→ **TASK DETAILS**:
Could you echo every line of text in the entries below verbatim, omitting the pictures?

→ **DATA TO PROCESS**:
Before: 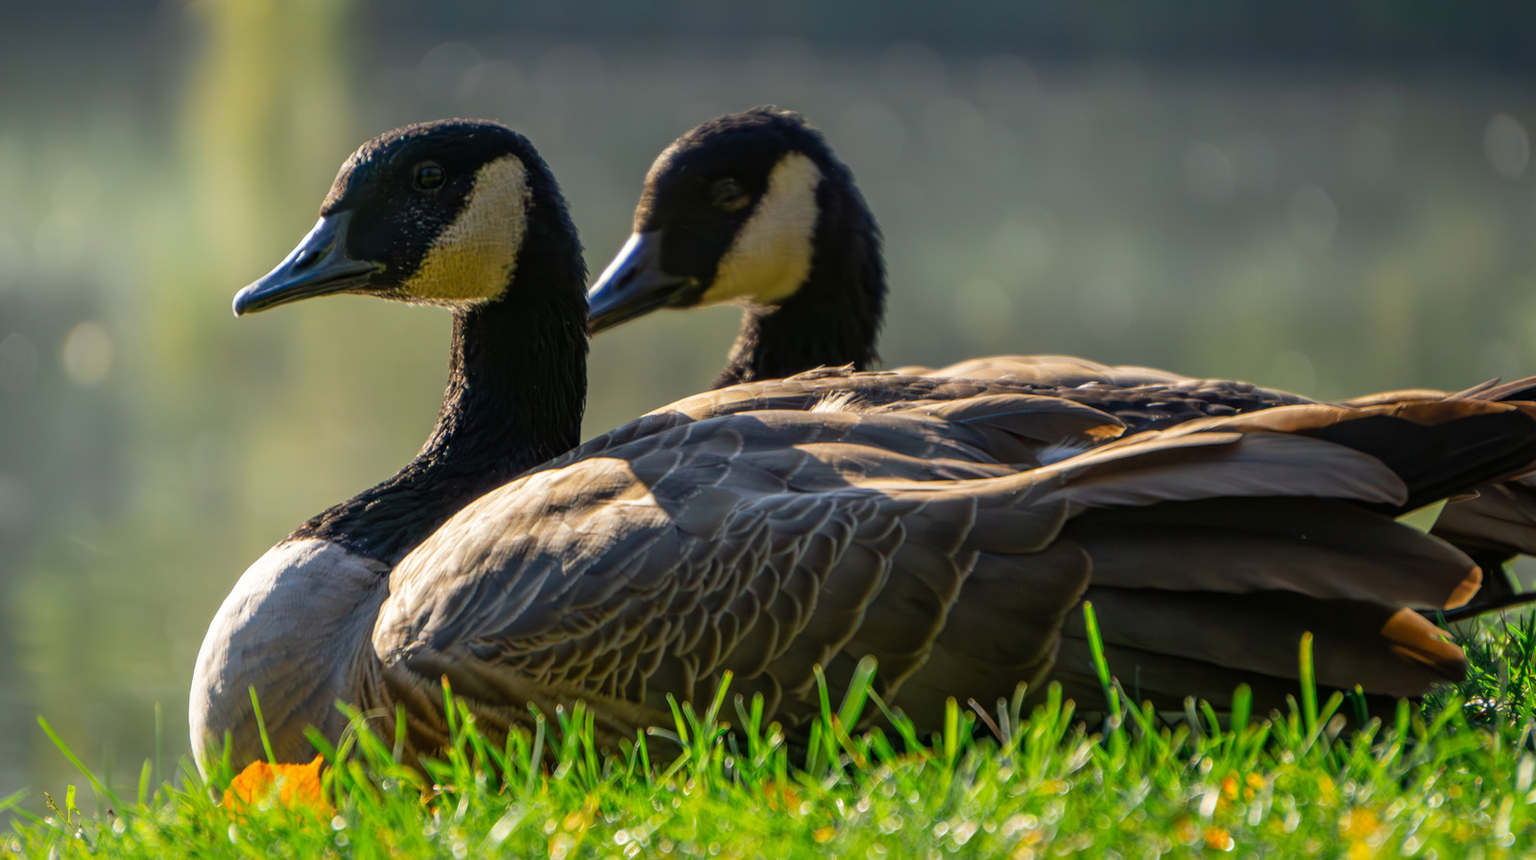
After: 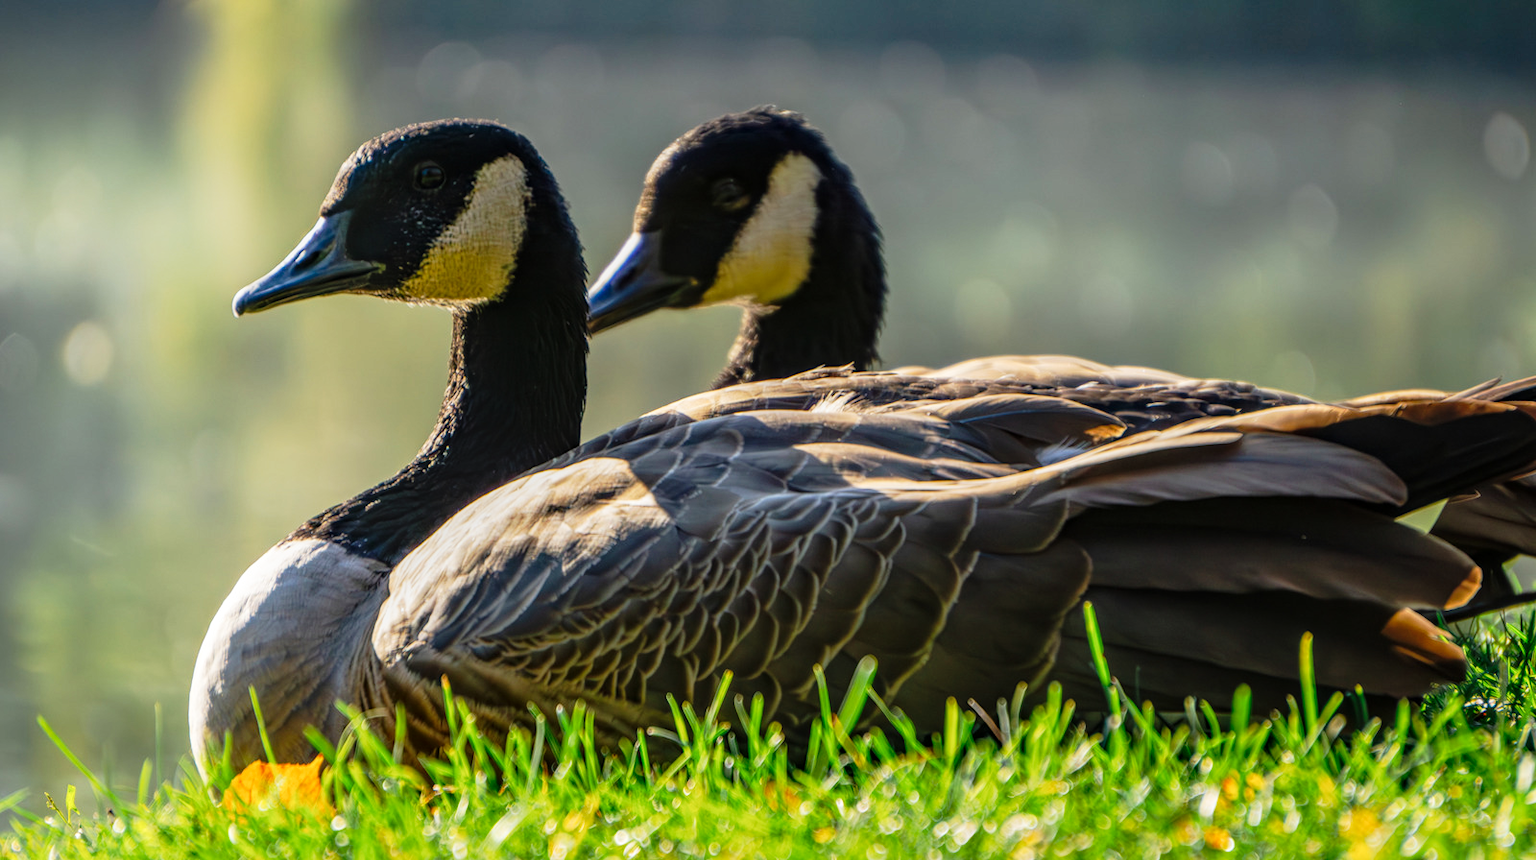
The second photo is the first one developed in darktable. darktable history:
tone curve: curves: ch0 [(0, 0.012) (0.144, 0.137) (0.326, 0.386) (0.489, 0.573) (0.656, 0.763) (0.849, 0.902) (1, 0.974)]; ch1 [(0, 0) (0.366, 0.367) (0.475, 0.453) (0.487, 0.501) (0.519, 0.527) (0.544, 0.579) (0.562, 0.619) (0.622, 0.694) (1, 1)]; ch2 [(0, 0) (0.333, 0.346) (0.375, 0.375) (0.424, 0.43) (0.476, 0.492) (0.502, 0.503) (0.533, 0.541) (0.572, 0.615) (0.605, 0.656) (0.641, 0.709) (1, 1)], preserve colors none
local contrast: on, module defaults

→ **EXPECTED ANSWER**:
Before: 
After: 
The second photo is the first one developed in darktable. darktable history:
tone curve: curves: ch0 [(0, 0.012) (0.144, 0.137) (0.326, 0.386) (0.489, 0.573) (0.656, 0.763) (0.849, 0.902) (1, 0.974)]; ch1 [(0, 0) (0.366, 0.367) (0.475, 0.453) (0.487, 0.501) (0.519, 0.527) (0.544, 0.579) (0.562, 0.619) (0.622, 0.694) (1, 1)]; ch2 [(0, 0) (0.333, 0.346) (0.375, 0.375) (0.424, 0.43) (0.476, 0.492) (0.502, 0.503) (0.533, 0.541) (0.572, 0.615) (0.605, 0.656) (0.641, 0.709) (1, 1)], preserve colors none
local contrast: on, module defaults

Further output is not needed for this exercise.